## WHAT NEEDS TO BE DONE
Transcribe the data underneath exactly, keeping every word in place.

Bounding box coordinate data:

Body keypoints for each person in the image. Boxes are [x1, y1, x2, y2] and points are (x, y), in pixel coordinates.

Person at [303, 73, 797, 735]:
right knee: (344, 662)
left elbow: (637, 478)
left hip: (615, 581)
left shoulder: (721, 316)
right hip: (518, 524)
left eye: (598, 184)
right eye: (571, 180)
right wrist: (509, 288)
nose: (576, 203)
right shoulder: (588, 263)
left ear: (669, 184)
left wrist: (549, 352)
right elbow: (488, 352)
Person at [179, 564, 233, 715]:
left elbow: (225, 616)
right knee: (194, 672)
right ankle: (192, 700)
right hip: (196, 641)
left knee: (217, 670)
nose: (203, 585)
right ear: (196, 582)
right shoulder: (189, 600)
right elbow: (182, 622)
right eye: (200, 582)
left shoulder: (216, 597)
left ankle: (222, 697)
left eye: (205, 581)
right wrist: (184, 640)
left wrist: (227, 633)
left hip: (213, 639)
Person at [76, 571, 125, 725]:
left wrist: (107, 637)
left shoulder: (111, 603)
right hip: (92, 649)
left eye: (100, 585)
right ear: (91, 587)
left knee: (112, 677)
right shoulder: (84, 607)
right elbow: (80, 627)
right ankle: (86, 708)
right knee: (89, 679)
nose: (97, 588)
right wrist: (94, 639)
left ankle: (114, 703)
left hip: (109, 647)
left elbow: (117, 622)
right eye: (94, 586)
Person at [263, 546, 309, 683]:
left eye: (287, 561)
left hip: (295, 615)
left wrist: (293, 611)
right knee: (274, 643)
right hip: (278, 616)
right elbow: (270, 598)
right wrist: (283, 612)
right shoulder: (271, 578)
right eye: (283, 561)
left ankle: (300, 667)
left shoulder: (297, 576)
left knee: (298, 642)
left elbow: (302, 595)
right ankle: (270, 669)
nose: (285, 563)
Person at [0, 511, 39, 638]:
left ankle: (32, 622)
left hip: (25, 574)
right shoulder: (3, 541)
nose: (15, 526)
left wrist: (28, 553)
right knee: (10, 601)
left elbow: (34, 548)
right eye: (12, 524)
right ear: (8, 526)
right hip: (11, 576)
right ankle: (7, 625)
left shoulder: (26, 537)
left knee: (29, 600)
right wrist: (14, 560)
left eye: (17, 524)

## OUTPUT FOR THIS TASK
Body keypoints for each person in the image. Boxes are [x1, y1, x2, y2] and points are (x, y), in pixel coordinates.

Person at [303, 73, 797, 735]:
right knee: (344, 662)
left elbow: (637, 478)
left hip: (615, 581)
left shoulder: (721, 316)
right hip: (518, 524)
left eye: (598, 184)
right eye: (571, 180)
right wrist: (509, 288)
nose: (576, 203)
right shoulder: (588, 263)
left ear: (669, 184)
left wrist: (549, 352)
right elbow: (488, 352)
Person at [179, 564, 233, 715]:
left elbow: (225, 616)
right knee: (194, 672)
right ankle: (192, 700)
right hip: (196, 641)
left knee: (217, 670)
nose: (203, 585)
right ear: (196, 582)
right shoulder: (189, 600)
right elbow: (182, 622)
right eye: (200, 582)
left shoulder: (216, 597)
left ankle: (222, 697)
left eye: (205, 581)
right wrist: (184, 640)
left wrist: (227, 633)
left hip: (213, 639)
Person at [76, 571, 125, 725]:
left wrist: (107, 637)
left shoulder: (111, 603)
right hip: (92, 649)
left eye: (100, 585)
right ear: (91, 587)
left knee: (112, 677)
right shoulder: (84, 607)
right elbow: (80, 627)
right ankle: (86, 708)
right knee: (89, 679)
nose: (97, 588)
right wrist: (94, 639)
left ankle: (114, 703)
left hip: (109, 647)
left elbow: (117, 622)
right eye: (94, 586)
Person at [263, 546, 309, 683]:
left eye: (287, 561)
left hip: (295, 615)
left wrist: (293, 611)
right knee: (274, 643)
right hip: (278, 616)
right elbow: (270, 598)
right wrist: (283, 612)
right shoulder: (271, 578)
right eye: (283, 561)
left ankle: (300, 667)
left shoulder: (297, 576)
left knee: (298, 642)
left elbow: (302, 595)
right ankle: (270, 669)
nose: (285, 563)
Person at [0, 511, 39, 638]:
left ankle: (32, 622)
left hip: (25, 574)
right shoulder: (3, 541)
nose: (15, 526)
left wrist: (28, 553)
right knee: (10, 601)
left elbow: (34, 548)
right eye: (12, 524)
right ear: (8, 526)
right hip: (11, 576)
right ankle: (7, 625)
left shoulder: (26, 537)
left knee: (29, 600)
right wrist: (14, 560)
left eye: (17, 524)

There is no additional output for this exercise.